◆ **Records shown**
***

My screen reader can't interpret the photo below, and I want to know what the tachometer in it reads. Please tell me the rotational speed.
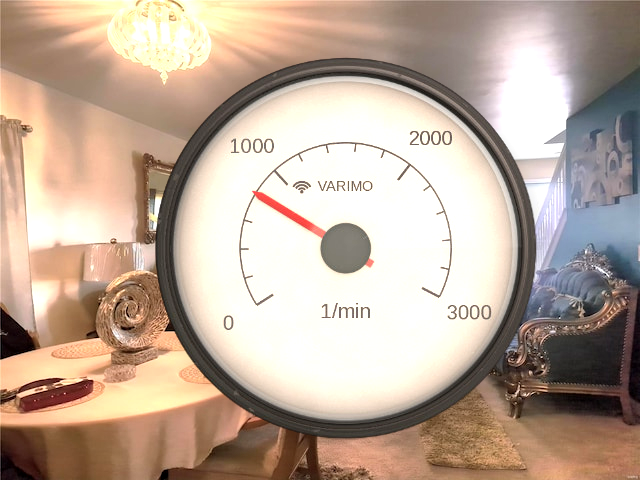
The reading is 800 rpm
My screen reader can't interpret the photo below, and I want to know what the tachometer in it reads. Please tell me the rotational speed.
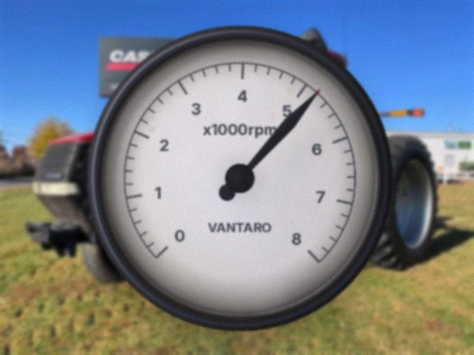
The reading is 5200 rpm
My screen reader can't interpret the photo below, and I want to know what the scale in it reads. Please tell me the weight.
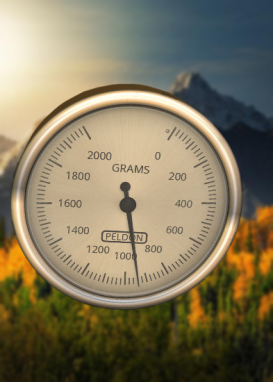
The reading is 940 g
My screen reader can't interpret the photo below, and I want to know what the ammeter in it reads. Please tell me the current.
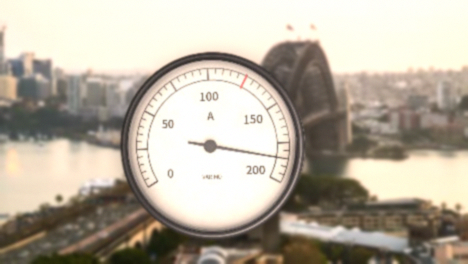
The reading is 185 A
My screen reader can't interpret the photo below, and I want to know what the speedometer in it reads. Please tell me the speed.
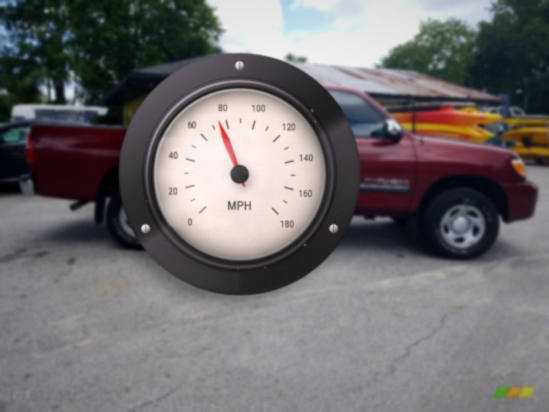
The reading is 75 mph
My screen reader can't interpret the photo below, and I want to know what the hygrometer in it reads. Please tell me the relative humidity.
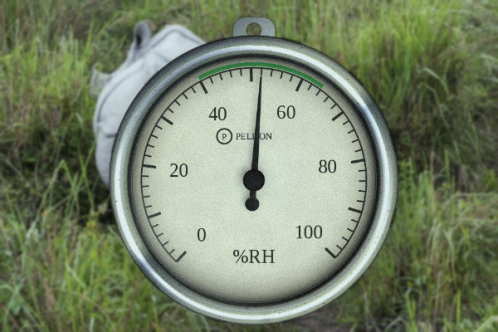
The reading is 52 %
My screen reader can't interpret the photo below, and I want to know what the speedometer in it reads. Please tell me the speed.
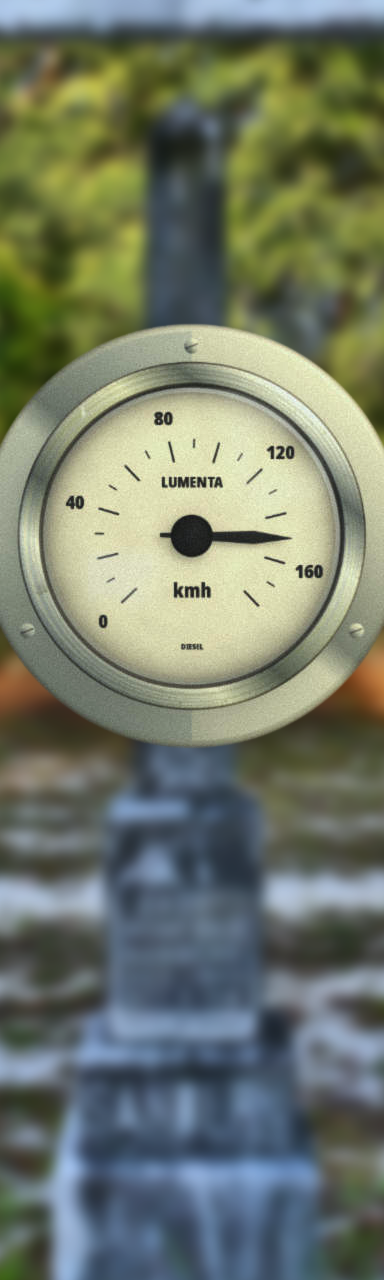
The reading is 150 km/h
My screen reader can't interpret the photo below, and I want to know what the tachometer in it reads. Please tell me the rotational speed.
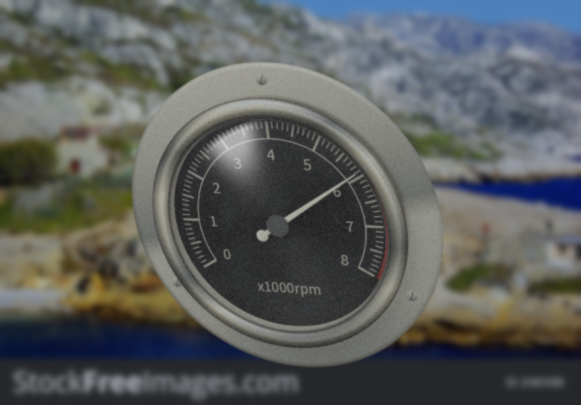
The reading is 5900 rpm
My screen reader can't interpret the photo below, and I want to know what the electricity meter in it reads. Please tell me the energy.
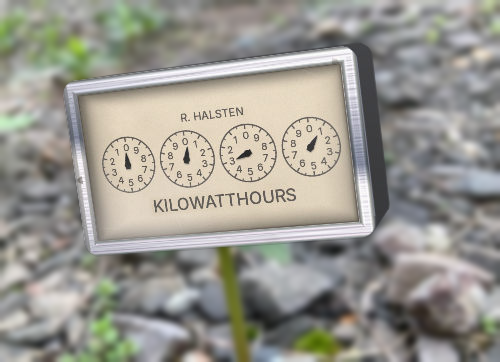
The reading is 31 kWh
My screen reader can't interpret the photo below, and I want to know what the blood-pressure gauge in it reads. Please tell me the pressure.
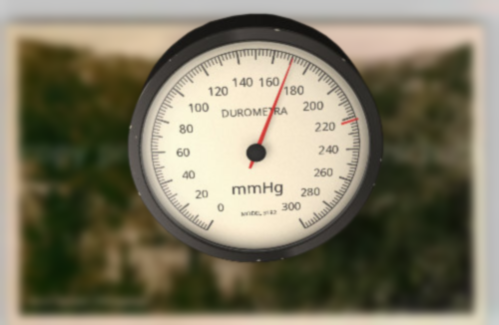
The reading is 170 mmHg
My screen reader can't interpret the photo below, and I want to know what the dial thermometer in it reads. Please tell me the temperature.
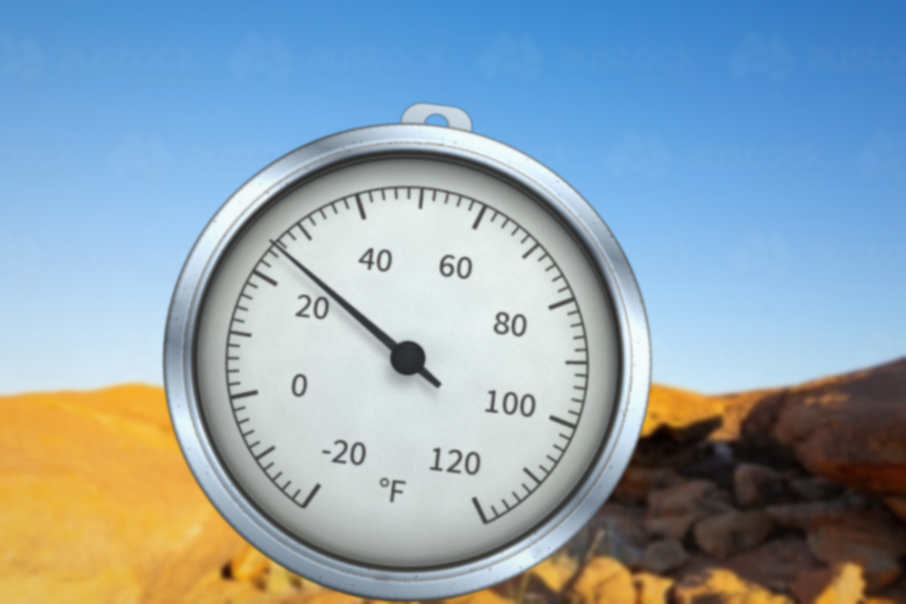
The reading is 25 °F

***

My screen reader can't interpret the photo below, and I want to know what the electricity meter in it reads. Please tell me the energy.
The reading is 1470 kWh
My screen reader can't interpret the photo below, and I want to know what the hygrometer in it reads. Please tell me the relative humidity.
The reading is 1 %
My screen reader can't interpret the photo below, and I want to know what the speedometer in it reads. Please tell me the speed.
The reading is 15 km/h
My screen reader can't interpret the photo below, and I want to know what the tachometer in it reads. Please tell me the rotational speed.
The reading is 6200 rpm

***

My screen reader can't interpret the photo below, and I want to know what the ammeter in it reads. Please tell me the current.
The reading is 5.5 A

***

◆ **Task directions**
Could you turn the lines above into a numbered list, starting with the line containing "me the weight." and continuing through the line containing "The reading is 25 °F"? Leave out any blank lines and the pictures.

◆ **Expected output**
1. My screen reader can't interpret the photo below, and I want to know what the scale in it reads. Please tell me the weight.
2. The reading is 940 g
3. My screen reader can't interpret the photo below, and I want to know what the ammeter in it reads. Please tell me the current.
4. The reading is 185 A
5. My screen reader can't interpret the photo below, and I want to know what the speedometer in it reads. Please tell me the speed.
6. The reading is 75 mph
7. My screen reader can't interpret the photo below, and I want to know what the hygrometer in it reads. Please tell me the relative humidity.
8. The reading is 52 %
9. My screen reader can't interpret the photo below, and I want to know what the speedometer in it reads. Please tell me the speed.
10. The reading is 150 km/h
11. My screen reader can't interpret the photo below, and I want to know what the tachometer in it reads. Please tell me the rotational speed.
12. The reading is 5900 rpm
13. My screen reader can't interpret the photo below, and I want to know what the electricity meter in it reads. Please tell me the energy.
14. The reading is 31 kWh
15. My screen reader can't interpret the photo below, and I want to know what the blood-pressure gauge in it reads. Please tell me the pressure.
16. The reading is 170 mmHg
17. My screen reader can't interpret the photo below, and I want to know what the dial thermometer in it reads. Please tell me the temperature.
18. The reading is 25 °F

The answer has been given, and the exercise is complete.